I was raised to pronounce it EN-velope, but as an adult I pronounce it ON-velope. I have no idea when or why I changed it.

It’s never sounded like “aboot” to me. It sounds more like “aboat.”

Oh, and I pronounce envelope both ways.

Heh.

When I was a small child, ON-velope, as that’s how the adults in my life pronounced it.

When I got more literate and saw how it was spelled, I began pronouncing it as EN-velope. It remains so today.

I’m flexible, it depends on the way the people around me like to pronounce it. If they insist their way of pronouncing it is the only correct one, I pronounce it the other way.

I pronounce it “En. . .”. And so does everybody else I know, or have known in the past-- EXCEPT my paternal grandfather, who grew up in Minnesota in the '30’s and '40’s. He pronounced it “On. . .”
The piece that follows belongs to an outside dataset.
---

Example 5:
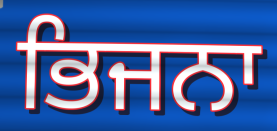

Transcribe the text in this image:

ਭਿਜਨਾ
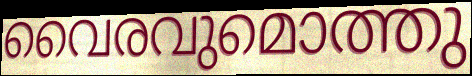
വൈരവുമൊത്തു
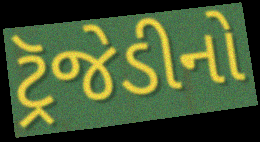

Another interesting data point–
I, and (as far I as know) everybody that I know, says “waste basket.” My grandpa said “wastepaper basket.”

He believed the difference to be a result of the Scandinavian influence in that region. His grandparents immigrated from Finland.
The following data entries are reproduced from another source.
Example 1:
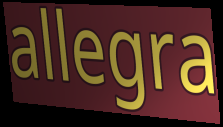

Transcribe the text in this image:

allegra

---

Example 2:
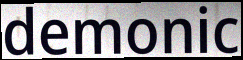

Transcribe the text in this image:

demonic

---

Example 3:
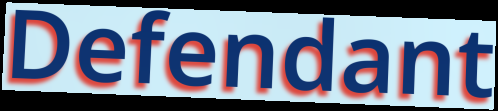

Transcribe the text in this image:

Defendant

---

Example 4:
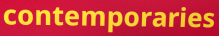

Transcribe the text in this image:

contemporaries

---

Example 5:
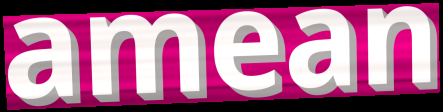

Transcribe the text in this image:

amean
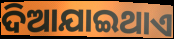
ଦିଆଯାଇଥାଏ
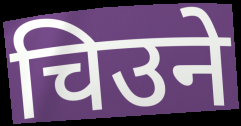
चिउने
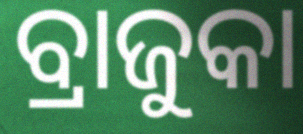
ବ୍ରାଜୁକା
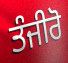
ਤੰਜੀਰੋ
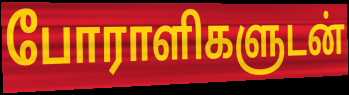
போராளிகளுடன்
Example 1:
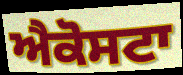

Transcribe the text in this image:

ਐਕੋਸਟਾ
In Wisconsin, The Bubbler State, it was alsu wastepaper basket, even the one under the kitchen sink.

“Out and about”" is always a tipoff in NHL commentators, and also phone service reps at the call-centre in Kamloops.

I worked in radio in 12 states and provinces, so I got pretty good at shifting on the fly.

This.

In Rhode Island, The Bubbla State, I think most people say trash can, trash basket, or waste basket.
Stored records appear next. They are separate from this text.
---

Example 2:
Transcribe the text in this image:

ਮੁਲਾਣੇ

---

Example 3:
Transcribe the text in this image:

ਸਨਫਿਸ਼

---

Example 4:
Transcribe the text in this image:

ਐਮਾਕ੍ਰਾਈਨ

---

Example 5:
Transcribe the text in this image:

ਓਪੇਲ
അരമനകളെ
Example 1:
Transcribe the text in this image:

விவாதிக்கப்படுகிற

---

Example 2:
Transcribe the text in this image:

With an, ah: An ahnvelope.
With a consonant, en: That envelope

I have said both at different times of my life, and now I say it differently on different days, so it’s just one of those things that never really sorted itself out. I guess I can blame a cosmopolitan pop culture upbringing.

It rhymes with “Penelope”, of course.

@bobot and others who raised the same issue: lots of identical or closely related words change pronunciation and stressed syllable following the same pattern when the meaning shifts from noun to verb – sometimes including a shift in the first syllable’s vowel sound as it goes from stresses to unstressed. So, of course envelop is pronounced differently. It doesn’t really say anything about how envelope “should” be pronounced.

Will the competitor contest the results of the contest? One attribute he has that he can attribute to his upbringing . . .

Here are some more. They’re quite common in English.

For my own pronunciation, I use both en- and ahn-. I’m not sure if it follows some unconscious rule. My accent is a bit of a mishmash.

EN-vuh-lope and in-VELL-lupp. Except when quoting. For example, I say “And the onvelope, please.” And, yes, it feels like I’m speaking like I’m from an older generation when I say it that way.

BTW, are there any other words from French that used a modified French pronunciation of en?

I’ve learned most of the English words from the dictionary. If there are two or more pronunciations given for one word, I usually go for either the first one, or the American one. I learned British English in school, but when I graduated I opted for the American version because pronunciation is easier in general.

Anyway. The dictionary says the pronunciation for “envelope” is ˈɛnvələʊp orˈɒnvələʊp/. So, I go for the first.

Encore, entree, ensemble…

Thank you. Had a brain fart then–could only think of words like entreat, encase, etc.

I do say all of those as if they were spelled with on. So I wonder why envelope is the exception for me and so many.

EN here in Minnesota

I think I say both. Definitely started out saying ONvelope but I’m pretty sure I’ve said it the other way too. The first way comes more naturally to me.

Raised in CA by transplanted Chicagoans.